On being tagged part of the great Literary Brat Pack of the '80s ( along with Jay McInerney, Bret Easton Ellis, Susan Minot and Meg Wolitzer ) :
"Meg and I used to be good friends; the others I barely know. I've met Ellis once, Minot twice, McInerney I haven't seen for a decade. This was a 'tag' invented by journalists eager to exploit a certain cult of youth that held sway in the early '80s, when the stock market was booming and men and women in their 20s were regularly making millions. There was a "brat pack" of actors...Judd Nelson, Ally Sheedy, Charlie Sheen etc....and for the sake of a story, journalists decided to label McInerney et al a literary 'brat pack.' But we hardly saw ourselves as a school, and were in general pretty isolated from one another, by choice as much as circumstance, with the exception of McInerney and Ellis, who were then ( and, I believe, remain ) good friends. Also, if you look at the work of these writers, you'll see that really they have little in common. ( Just compare Glamorama to a restrained Minot novel such as Evening and you'll see what I'm getting at. ) "
On the lack of buzz generated by Martin Bauman:
"For me, the jury's still out on Martin Bauman. I think it's a novel that has a lot of truth in it; whether, however, it's a novel that people will in the end enjoy reading I can't yet say. Perhaps it is too dense, or at least too densely situated in the rather ugly ( and provincial ) ambience of New York in the '80s. Time will tell: no one liked The Lost Language of Cranes when it first came out, and it went on to be my most successful book, in terms of sales, at least. And The Page Turner, which got very little attention on its publication, is now being made into a film. All the actors told me how much they loved it...so it'll be interesting to see whether the film's release changes the fortunes of the book."
On his rather humbling experiences with the book tour circuit:
"Tales abound. One writer who shall remain nameless is reputed to compel her escorts to take her to Taco Bell before a reading, even if they are running 20 minutes late. Another insists on sitting in the back of the car, as if it were a limo. Another, on an overnight in Denver, went to bed with someone he met through a phone sex line only to find out the next morning that his partner-of-the-night had just written a scathing review of his book. Yet the dreariest moment from my own experience took place in Chicago. The "escort" ( funny euphemism ) , a rather assaultive woman, had just met me at the gate at O'Hare, and was walking me toward the baggage claim. On our way she went over my itinerary...which, I must admit, was meager. "This is just a waste of my time," she said. "Yesterday I took around Judge Wapner ( of The People's Court ) , and he had three times as many interviews as you do. Later, at the hotel, I was told apologetically that I could not have the 'writer's suite' as it was occupied by another writer on tour. I nearly wept with relief: the idea of sleeping in the same bed that had previously been slept in by E.L. Doctorow, Toni Morrison, Jay McInerney, Joyce Carol Oates ... I would have been up all night."

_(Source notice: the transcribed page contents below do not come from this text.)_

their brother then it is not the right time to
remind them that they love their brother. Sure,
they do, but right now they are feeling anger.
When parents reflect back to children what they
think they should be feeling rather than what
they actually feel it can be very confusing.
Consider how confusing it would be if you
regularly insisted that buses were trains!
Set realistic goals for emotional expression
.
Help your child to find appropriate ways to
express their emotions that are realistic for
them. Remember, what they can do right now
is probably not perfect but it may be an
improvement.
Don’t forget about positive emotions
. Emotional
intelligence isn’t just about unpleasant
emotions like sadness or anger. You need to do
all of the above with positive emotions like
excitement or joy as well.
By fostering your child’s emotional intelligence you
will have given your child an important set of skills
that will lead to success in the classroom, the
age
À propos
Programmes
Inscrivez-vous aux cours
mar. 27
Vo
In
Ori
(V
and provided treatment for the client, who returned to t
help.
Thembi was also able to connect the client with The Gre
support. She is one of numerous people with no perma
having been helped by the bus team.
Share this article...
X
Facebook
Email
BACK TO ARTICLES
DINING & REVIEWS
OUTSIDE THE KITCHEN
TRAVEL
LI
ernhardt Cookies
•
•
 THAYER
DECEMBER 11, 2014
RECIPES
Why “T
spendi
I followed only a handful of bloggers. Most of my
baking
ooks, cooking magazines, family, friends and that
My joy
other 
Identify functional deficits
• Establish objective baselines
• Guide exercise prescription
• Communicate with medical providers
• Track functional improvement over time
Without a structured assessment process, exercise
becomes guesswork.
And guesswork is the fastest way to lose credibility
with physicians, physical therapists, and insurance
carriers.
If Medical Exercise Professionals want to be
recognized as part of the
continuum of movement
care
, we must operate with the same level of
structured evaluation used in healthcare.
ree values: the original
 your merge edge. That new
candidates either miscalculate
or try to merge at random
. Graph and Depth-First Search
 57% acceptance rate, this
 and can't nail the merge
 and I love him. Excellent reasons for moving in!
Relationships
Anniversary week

On how the events of Sept. 11 effected him as a human and as a writer:
"I will never again be so arrogant as to imagine that in literature I can predict the future or put my finger on the national pulse. Anyone who thought s/he had his/her finger on the national pulse on Sept, 10 got a big shock the next morning. Oddly I have written like a demon [ since the events of Sept, 11 ] , but to quote a student of mine, I've written 'with humility.' Another student said: 'I don't have the patience these days for smarty-pants books with faint heartbeats.' My sentiments, exactly."